## WORK TASK
Pull every line containing the word "probe" out of the material below.

## DATA TO EXAMINE
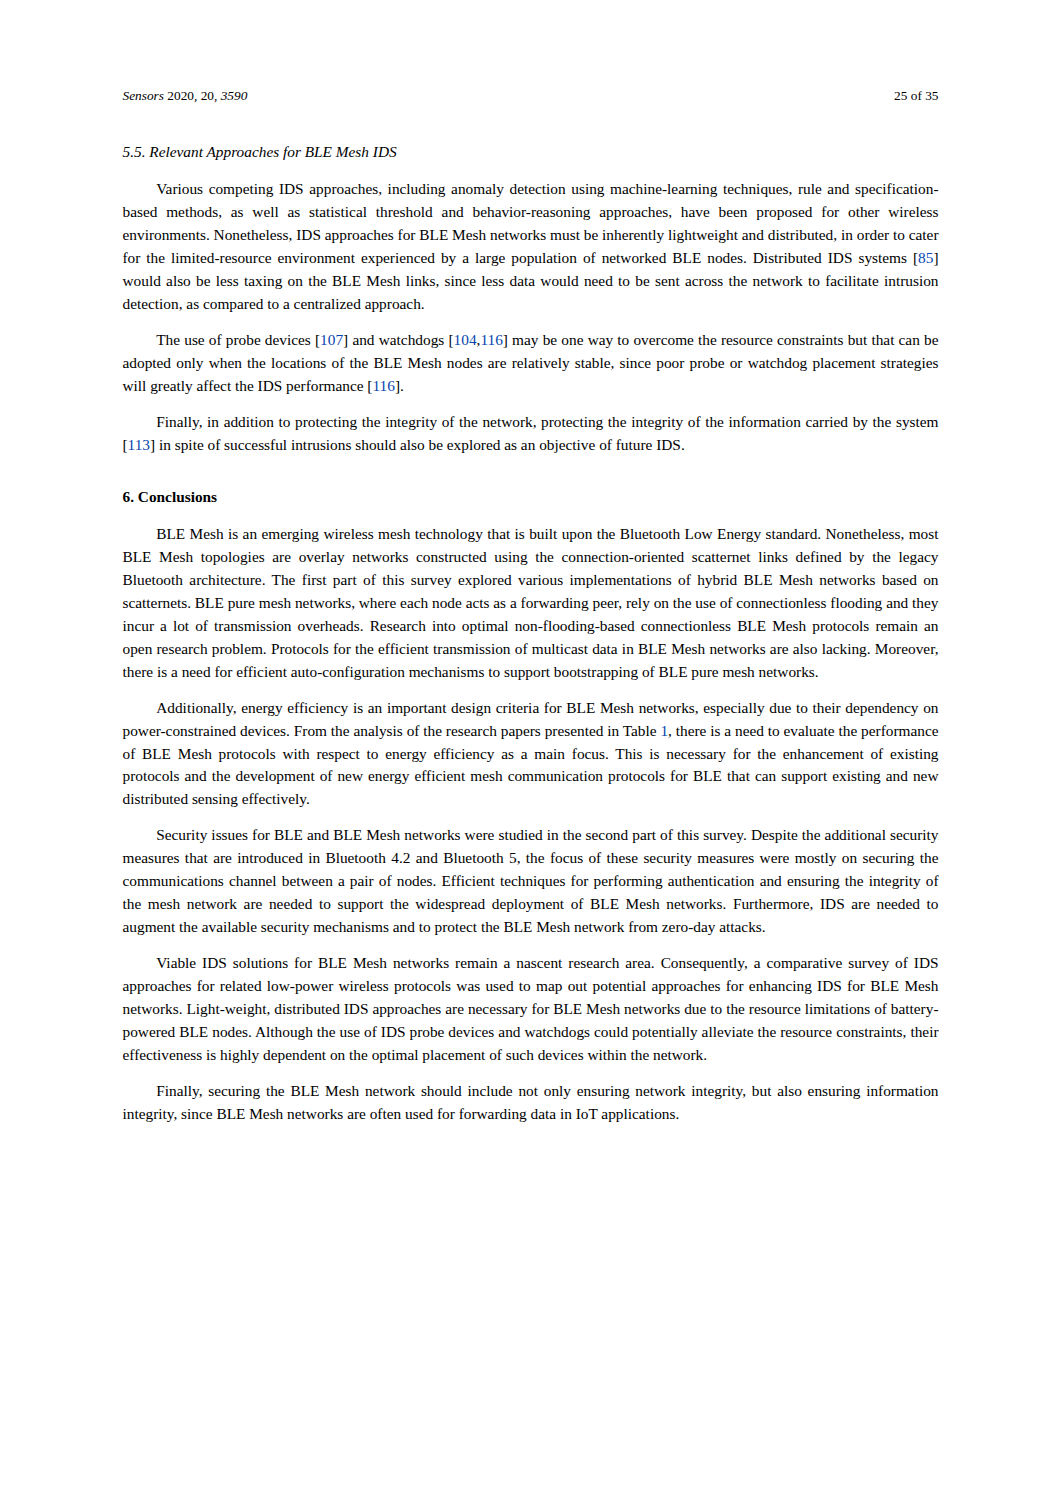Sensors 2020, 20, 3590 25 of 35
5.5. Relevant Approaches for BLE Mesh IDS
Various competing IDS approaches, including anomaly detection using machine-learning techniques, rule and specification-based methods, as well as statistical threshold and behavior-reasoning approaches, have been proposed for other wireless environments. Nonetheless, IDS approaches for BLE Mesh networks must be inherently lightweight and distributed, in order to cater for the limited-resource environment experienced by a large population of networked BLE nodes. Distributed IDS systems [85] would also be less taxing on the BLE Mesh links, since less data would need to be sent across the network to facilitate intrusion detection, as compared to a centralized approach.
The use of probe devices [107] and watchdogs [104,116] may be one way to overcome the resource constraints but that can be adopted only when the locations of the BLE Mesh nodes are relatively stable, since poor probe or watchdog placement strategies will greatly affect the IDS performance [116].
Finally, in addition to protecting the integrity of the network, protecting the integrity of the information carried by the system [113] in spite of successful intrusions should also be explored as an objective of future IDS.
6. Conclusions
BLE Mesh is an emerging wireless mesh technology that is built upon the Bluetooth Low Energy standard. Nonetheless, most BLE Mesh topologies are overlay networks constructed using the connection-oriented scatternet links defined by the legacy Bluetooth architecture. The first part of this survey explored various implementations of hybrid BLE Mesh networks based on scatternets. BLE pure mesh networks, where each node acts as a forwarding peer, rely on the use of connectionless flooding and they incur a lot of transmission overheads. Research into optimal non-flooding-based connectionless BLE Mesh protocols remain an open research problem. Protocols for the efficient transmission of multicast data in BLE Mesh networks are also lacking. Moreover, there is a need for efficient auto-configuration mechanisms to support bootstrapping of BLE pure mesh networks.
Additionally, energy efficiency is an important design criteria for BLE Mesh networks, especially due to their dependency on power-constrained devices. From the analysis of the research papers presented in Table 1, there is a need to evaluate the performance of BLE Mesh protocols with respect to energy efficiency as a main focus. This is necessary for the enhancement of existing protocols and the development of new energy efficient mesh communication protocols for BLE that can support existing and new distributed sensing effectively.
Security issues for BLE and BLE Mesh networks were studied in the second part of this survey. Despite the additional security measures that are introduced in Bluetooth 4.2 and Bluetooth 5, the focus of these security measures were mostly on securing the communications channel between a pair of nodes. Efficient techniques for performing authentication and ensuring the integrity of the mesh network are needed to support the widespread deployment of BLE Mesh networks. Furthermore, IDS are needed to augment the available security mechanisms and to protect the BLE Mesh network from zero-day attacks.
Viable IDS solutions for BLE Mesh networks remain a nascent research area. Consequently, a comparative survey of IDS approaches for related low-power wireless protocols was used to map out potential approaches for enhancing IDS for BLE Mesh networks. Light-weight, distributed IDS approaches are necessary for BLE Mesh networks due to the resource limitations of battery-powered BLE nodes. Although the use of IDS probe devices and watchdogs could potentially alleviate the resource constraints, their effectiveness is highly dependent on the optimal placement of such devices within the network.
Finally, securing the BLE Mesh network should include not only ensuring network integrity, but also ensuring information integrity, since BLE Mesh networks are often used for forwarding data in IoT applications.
---
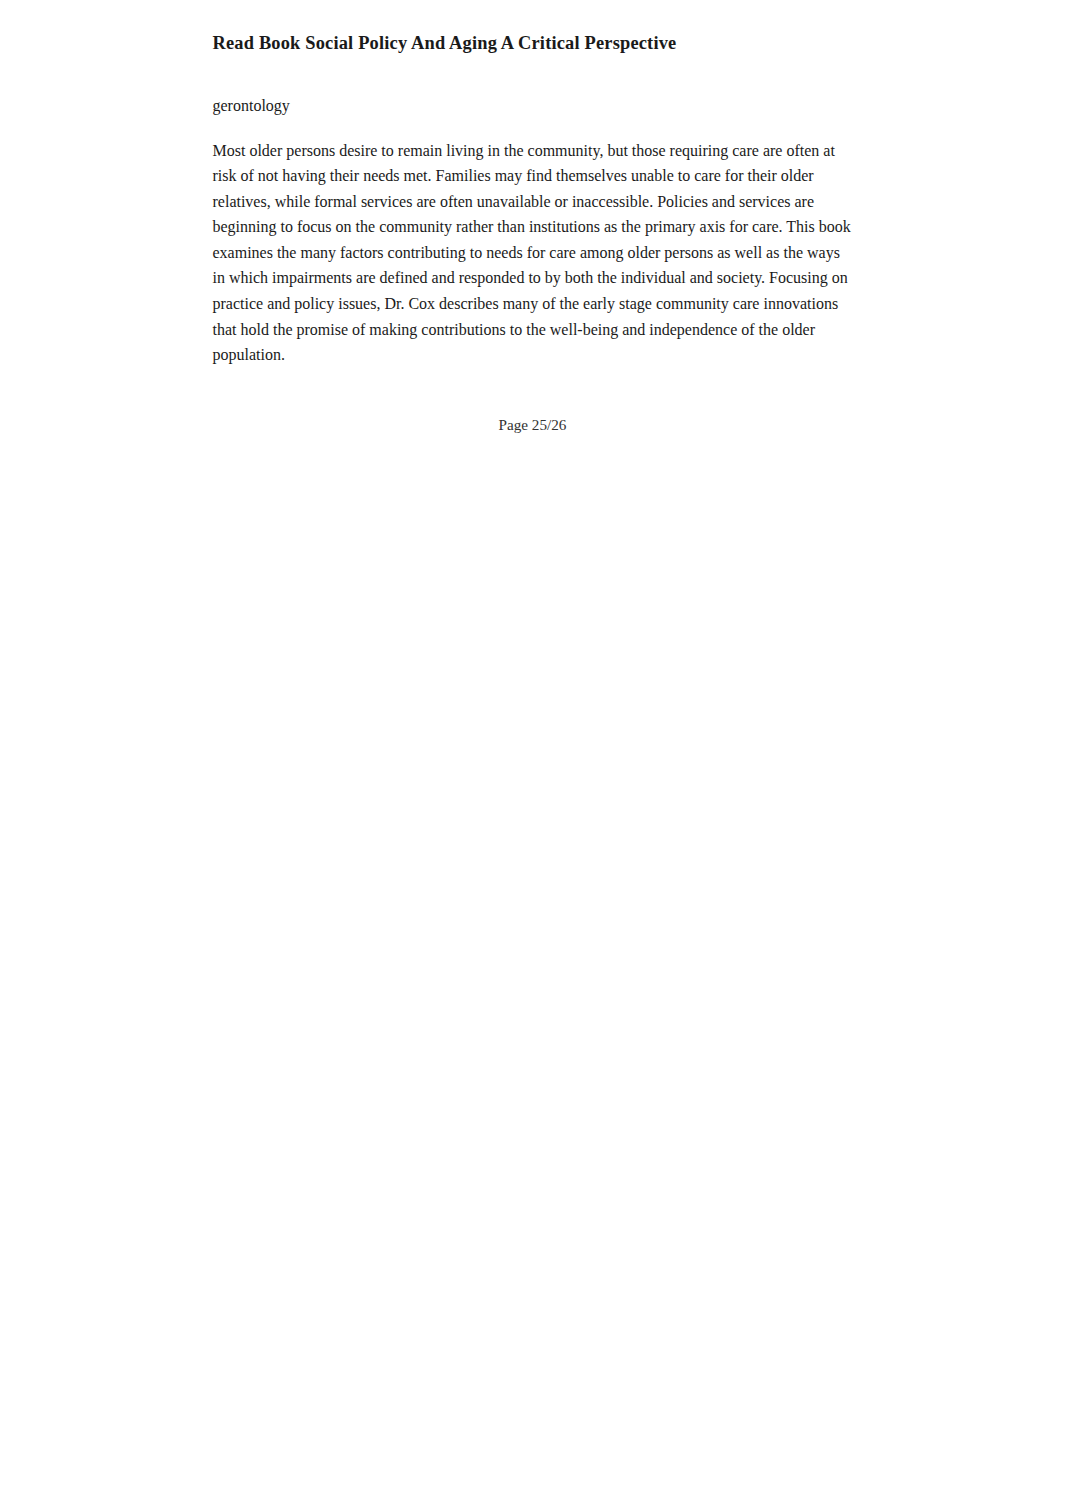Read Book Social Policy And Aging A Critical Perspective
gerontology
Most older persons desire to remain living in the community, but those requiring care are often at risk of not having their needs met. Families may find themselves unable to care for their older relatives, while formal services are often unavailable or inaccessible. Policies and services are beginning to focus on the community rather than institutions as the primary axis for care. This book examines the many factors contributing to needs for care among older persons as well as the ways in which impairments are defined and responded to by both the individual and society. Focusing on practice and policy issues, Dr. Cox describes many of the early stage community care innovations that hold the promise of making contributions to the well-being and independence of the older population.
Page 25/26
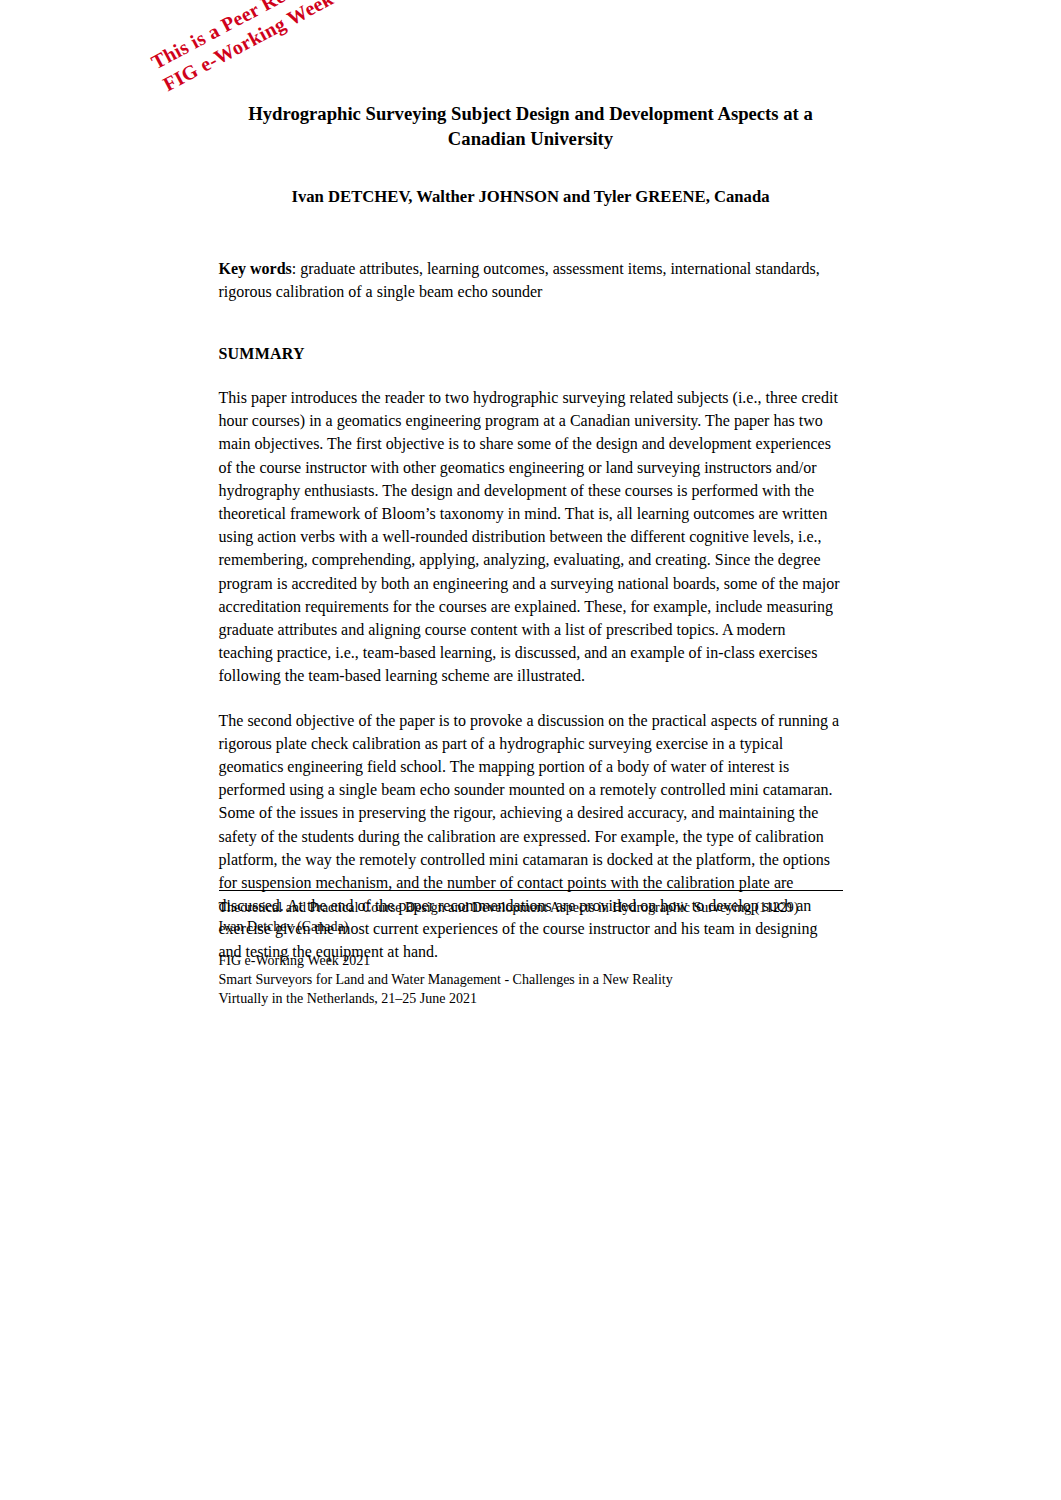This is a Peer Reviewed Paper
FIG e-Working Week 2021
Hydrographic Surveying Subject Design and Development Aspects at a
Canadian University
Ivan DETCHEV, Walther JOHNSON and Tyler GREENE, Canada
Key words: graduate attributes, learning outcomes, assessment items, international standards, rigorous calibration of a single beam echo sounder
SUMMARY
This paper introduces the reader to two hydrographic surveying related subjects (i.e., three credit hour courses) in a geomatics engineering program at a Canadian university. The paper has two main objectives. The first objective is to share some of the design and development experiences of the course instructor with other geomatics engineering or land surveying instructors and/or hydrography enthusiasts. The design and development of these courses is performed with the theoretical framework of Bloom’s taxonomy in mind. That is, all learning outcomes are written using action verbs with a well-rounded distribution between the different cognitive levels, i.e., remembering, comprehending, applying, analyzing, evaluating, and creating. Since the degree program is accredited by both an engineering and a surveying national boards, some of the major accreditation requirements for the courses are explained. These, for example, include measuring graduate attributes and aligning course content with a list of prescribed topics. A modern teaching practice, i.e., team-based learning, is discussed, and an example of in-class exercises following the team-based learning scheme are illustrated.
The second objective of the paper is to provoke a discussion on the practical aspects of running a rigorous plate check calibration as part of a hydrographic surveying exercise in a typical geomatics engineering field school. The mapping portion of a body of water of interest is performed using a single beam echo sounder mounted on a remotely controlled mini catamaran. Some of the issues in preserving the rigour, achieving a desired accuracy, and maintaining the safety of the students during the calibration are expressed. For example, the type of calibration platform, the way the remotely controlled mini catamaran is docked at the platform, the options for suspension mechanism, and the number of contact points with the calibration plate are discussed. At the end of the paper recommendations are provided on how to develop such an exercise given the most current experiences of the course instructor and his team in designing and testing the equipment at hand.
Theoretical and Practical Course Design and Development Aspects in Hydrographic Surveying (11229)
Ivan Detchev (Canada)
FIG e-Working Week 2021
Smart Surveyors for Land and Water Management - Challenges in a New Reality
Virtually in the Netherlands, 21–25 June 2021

## ANSWER TO THIS EXERCISE
The use of probe devices [107] and watchdogs [104,116] may be one way to overcome the resource constraints but that can be adopted only when the locations of the BLE Mesh nodes are relatively stable, since poor probe or watchdog placement strategies will greatly affect the IDS performance [116].
Viable IDS solutions for BLE Mesh networks remain a nascent research area. Consequently, a comparative survey of IDS approaches for related low-power wireless protocols was used to map out potential approaches for enhancing IDS for BLE Mesh networks. Light-weight, distributed IDS approaches are necessary for BLE Mesh networks due to the resource limitations of battery-powered BLE nodes. Although the use of IDS probe devices and watchdogs could potentially alleviate the resource constraints, their effectiveness is highly dependent on the optimal placement of such devices within the network.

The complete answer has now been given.